As a younger kid I was also sometimes confused about who was in our family and who wasn't. We'd spend so much of our family time with the team, working or in the smoko room, and I was so used to mum and dad talking with the winemakers or vineyard crew at the dinner table, that I had to have it clarified exactly who was my uncle or aunt.

Te Mata depended on its strong team culture, like a hardworking yacht crew or top rugby team working together. And behind it all there was also a strong and proud sense of independence, of a desire to push ahead and pave a new road for fine wine.

My eldest brother Jonathan worked at the winery and overseas for years, and had a reputation for being incredibly hard-working. Now he's Chief Executive of our largest vineyard site, Woodthorpe Terraces. He and his wife Megan raised three kids in that vineyard and he manages every aspect of the property.

My middle brother Nick is Chief Executive of the winery. He also spent years overseas working at top wine estates and in the thick of commercial wine in London. He's always maintained a focus on sales, management, and operations - as well as understanding the wider world of wine. He lives in the Te Mata vineyards too.

After a few years in a cottage opposite the winery, working and hosting overseas vintage staff at Te Mata each year, I'm now based in Amsterdam, working across our European markets around that part of the globe.

I've been responsible for other markets before, selling our wines into Singapore, Australia and the United States. Over the years I've worked in every part of the business, though I've a fondness for the packaging and bottling department, having spent many teen summers working in that warehouse with Brian Margetts and Karl Wills. I know the packaging side of wine isn't deemed glamorous by many, but in a winery at the deliberately-considered scale of Te Mata, bottling and labelling your own wines in sight of the vineyards is really the crown jewel in the ecosystem. It's the final step in carrying that ethos of 'attention to detail' right through to the customer.

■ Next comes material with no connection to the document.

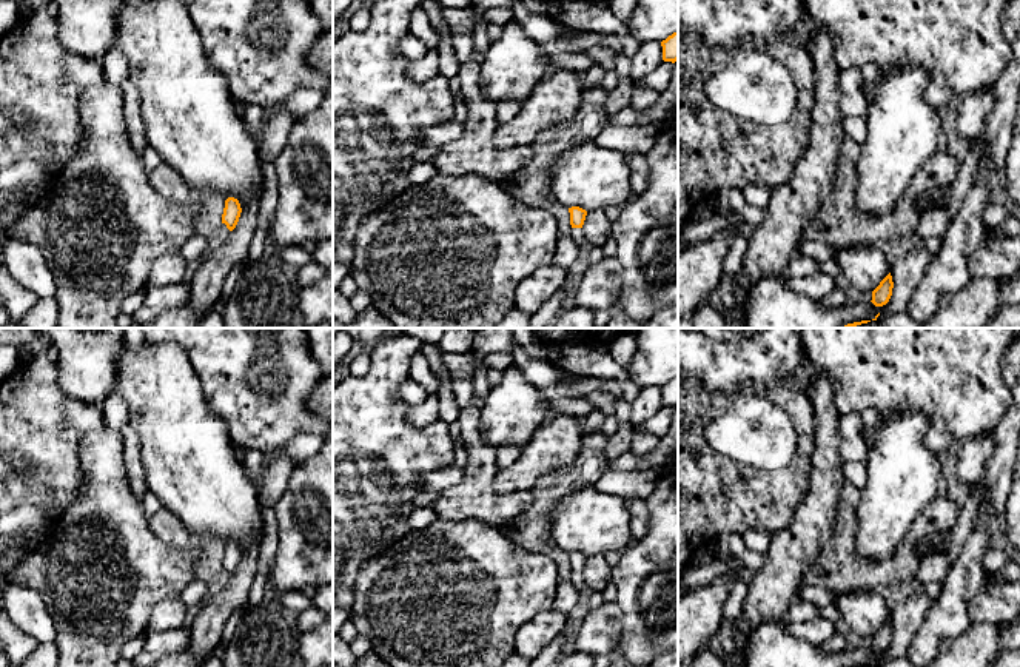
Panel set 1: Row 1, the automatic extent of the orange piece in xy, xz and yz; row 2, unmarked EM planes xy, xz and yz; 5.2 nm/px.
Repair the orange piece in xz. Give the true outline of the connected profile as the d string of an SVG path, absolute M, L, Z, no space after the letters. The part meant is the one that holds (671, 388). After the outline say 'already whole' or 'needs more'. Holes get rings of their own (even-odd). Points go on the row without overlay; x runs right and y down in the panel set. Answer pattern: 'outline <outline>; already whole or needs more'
outline M678 376L661 387L663 405L675 408L678 405Z; already whole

There are elements of that everywhere at Te Mata. At the end of each day all the winery hoses are still coiled in individual tidy spirals. Fiona and Alistair Morris, a daughter and son of June and Michael, are directors of the business, and Alistair is Chair. My mum Wendy, who really did everything that makes the business run, is a director too. Dad stepped back just last year from his role on the board to let me on, though he's still fairly inseparable from the winery, living on a Te Mata vineyard just a few minutes away.

Te Mata Peak Napier Photo Credit Richard Brimer FBTW

Te Mata o Rongokako - Te Mata winery is named for the peak above the foothills in which it sits, on the north face of Te Mata o Rongokako. The peak's name translates to the profile/face of Rongokako - a giant and ancestor of Ngāti Kahungunu. Photo Credit: Richard Brimer.

The winemaking team is led by Phil Brodie, after Peter Cowley's long time at the helm, and has been assisted for many years by Marty Wallace. Larry Morgan's work as Te Mata's viticulturist has paved the way for Brenton O'Riley, who now leads the vineyard teams.

A shared legacy

I'm always proud to be able to talk about our family's story and our winery's story too. They are peculiar, and all the more interesting for it I believe. It helps people understand the time and commitment behind the wines we make.

I do still ruffle slightly at talk of wine dynasties though. When I think of Te Mata as a 'family winery' it's not my family I'm thinking of. It's the multiple generations of Morris, Cowley, Wills and Chambers families, and more; the many families and many teams working more than a century ago in this corner of the world, in these same buildings - their commitment to New Zealand wine.

Maybe we've benefitted from the good vintages. Maybe we've learnt something from the tough ones too. And with successive generations leading it forward we feel spry for a 132-year-old business.